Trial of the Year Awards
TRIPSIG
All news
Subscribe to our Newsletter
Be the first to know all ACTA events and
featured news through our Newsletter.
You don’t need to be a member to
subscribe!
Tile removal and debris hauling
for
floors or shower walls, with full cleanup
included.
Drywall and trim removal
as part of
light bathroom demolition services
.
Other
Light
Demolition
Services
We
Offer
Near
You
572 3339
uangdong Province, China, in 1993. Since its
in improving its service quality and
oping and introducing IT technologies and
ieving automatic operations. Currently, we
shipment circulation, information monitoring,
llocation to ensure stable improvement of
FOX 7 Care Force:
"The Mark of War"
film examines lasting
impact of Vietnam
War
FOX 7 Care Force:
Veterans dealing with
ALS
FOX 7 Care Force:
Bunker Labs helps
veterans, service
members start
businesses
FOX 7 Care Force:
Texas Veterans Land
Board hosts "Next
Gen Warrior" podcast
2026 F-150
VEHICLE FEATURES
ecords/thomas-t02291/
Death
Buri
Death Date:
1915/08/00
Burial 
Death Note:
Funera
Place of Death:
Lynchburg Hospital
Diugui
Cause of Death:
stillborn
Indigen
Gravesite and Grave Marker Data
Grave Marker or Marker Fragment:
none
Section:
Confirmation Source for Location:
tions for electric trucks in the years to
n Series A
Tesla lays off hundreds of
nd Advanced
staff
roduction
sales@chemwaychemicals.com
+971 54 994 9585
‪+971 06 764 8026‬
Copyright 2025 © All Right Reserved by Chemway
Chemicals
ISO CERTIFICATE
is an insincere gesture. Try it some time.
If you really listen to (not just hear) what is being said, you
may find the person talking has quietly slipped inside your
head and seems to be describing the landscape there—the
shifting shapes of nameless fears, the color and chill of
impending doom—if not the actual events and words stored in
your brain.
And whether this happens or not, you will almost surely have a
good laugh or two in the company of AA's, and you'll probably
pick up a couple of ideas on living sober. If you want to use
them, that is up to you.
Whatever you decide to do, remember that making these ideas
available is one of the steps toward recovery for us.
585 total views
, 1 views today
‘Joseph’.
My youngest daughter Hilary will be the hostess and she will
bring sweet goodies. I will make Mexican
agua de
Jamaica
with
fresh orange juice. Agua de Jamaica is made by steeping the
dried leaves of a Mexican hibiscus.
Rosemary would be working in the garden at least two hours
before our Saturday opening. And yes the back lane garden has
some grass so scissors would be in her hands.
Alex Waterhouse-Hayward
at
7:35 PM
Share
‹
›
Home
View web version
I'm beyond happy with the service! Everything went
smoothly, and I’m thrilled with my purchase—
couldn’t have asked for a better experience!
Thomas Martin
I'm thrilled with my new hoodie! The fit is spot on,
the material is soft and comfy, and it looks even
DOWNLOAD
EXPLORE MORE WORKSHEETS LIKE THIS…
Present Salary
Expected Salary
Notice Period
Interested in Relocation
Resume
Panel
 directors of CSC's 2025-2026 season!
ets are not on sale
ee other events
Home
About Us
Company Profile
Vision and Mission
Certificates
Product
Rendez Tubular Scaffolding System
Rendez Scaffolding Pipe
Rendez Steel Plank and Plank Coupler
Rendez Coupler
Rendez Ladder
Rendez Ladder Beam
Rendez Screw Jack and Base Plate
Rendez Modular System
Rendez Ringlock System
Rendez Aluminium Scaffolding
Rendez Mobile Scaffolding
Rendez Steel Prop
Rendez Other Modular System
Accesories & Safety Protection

--

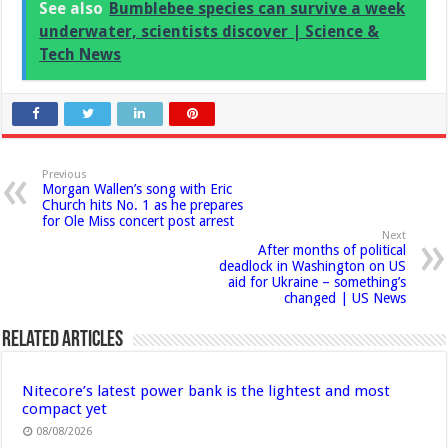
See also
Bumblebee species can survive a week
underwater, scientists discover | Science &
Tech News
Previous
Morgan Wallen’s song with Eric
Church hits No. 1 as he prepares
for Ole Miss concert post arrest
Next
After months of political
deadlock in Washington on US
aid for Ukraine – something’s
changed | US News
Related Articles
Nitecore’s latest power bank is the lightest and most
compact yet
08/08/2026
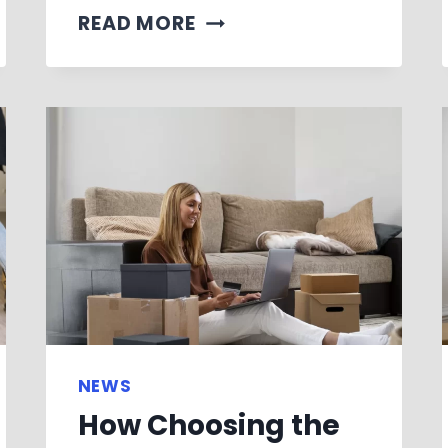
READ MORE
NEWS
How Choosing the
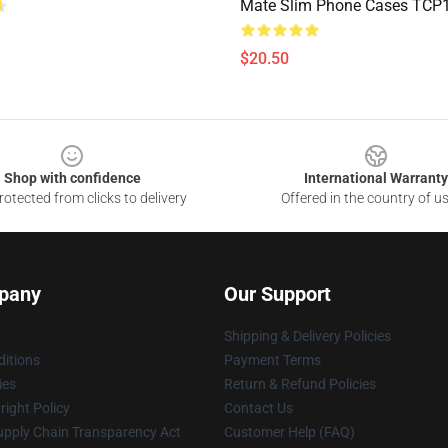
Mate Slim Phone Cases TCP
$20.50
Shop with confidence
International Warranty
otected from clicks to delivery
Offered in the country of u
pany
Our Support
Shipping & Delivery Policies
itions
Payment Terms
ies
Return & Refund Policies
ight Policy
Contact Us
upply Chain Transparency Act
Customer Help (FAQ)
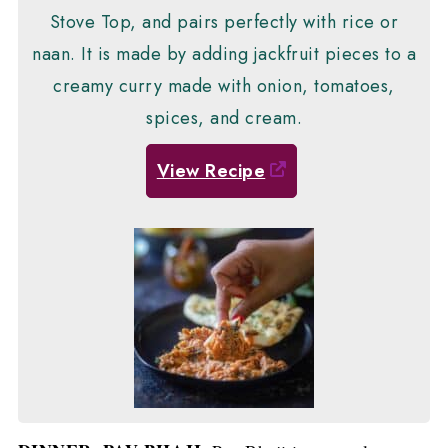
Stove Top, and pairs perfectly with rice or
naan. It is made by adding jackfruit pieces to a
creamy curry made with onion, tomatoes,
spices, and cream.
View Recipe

--

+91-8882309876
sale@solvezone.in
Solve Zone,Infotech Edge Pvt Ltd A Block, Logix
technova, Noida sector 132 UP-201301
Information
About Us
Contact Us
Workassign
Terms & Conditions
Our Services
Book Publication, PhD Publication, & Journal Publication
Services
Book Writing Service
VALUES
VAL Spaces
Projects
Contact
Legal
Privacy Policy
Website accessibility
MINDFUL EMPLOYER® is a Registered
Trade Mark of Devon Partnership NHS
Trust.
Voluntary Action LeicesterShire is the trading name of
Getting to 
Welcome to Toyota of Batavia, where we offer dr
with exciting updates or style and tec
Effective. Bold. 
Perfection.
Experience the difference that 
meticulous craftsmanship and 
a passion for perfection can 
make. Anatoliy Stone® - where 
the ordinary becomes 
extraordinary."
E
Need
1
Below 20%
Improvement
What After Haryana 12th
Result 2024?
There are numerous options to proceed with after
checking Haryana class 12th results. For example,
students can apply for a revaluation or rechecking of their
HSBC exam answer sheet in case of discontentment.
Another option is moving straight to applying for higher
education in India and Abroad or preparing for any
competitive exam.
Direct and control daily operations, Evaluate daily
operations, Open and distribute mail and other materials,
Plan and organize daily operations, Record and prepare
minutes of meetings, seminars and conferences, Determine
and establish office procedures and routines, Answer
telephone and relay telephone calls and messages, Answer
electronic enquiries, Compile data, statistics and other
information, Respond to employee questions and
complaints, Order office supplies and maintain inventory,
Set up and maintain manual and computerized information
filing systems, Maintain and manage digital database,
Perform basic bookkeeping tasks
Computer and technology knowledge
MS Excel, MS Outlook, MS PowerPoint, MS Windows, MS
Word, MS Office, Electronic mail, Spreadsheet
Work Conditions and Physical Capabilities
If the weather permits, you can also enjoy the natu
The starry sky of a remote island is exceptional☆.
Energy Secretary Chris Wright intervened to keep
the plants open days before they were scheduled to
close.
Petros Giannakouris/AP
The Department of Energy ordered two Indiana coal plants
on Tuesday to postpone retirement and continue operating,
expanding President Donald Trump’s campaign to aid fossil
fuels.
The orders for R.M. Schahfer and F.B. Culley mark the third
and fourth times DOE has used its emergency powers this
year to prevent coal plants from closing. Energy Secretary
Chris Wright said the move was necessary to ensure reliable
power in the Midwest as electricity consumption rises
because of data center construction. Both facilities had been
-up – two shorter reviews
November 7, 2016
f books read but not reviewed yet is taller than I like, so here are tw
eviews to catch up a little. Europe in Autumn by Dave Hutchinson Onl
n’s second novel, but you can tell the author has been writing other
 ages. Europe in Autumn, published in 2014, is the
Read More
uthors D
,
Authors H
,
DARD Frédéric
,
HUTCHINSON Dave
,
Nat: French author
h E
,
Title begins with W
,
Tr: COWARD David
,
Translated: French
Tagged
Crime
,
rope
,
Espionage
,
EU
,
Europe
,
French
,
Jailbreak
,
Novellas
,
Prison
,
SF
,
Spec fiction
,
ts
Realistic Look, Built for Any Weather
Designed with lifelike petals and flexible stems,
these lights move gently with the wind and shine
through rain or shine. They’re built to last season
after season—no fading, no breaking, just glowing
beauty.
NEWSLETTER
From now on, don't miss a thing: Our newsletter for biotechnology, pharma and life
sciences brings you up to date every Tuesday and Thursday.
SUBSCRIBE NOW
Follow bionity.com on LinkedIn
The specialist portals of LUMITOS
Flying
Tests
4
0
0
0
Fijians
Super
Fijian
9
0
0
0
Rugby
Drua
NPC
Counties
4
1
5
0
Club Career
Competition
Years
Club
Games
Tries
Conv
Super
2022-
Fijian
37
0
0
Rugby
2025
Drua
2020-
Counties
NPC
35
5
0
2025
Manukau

**TRY IT:** Only the lines above starting with the one with "If the weather" and going through the one with "because of data" are to be copied, word for word and with both ends kept.

**THE ANSWER:**
If the weather permits, you can also enjoy the natu
The starry sky of a remote island is exceptional☆.
Energy Secretary Chris Wright intervened to keep
the plants open days before they were scheduled to
close.
Petros Giannakouris/AP
The Department of Energy ordered two Indiana coal plants
on Tuesday to postpone retirement and continue operating,
expanding President Donald Trump’s campaign to aid fossil
fuels.
The orders for R.M. Schahfer and F.B. Culley mark the third
and fourth times DOE has used its emergency powers this
year to prevent coal plants from closing. Energy Secretary
Chris Wright said the move was necessary to ensure reliable
power in the Midwest as electricity consumption rises
because of data center construction. Both facilities had been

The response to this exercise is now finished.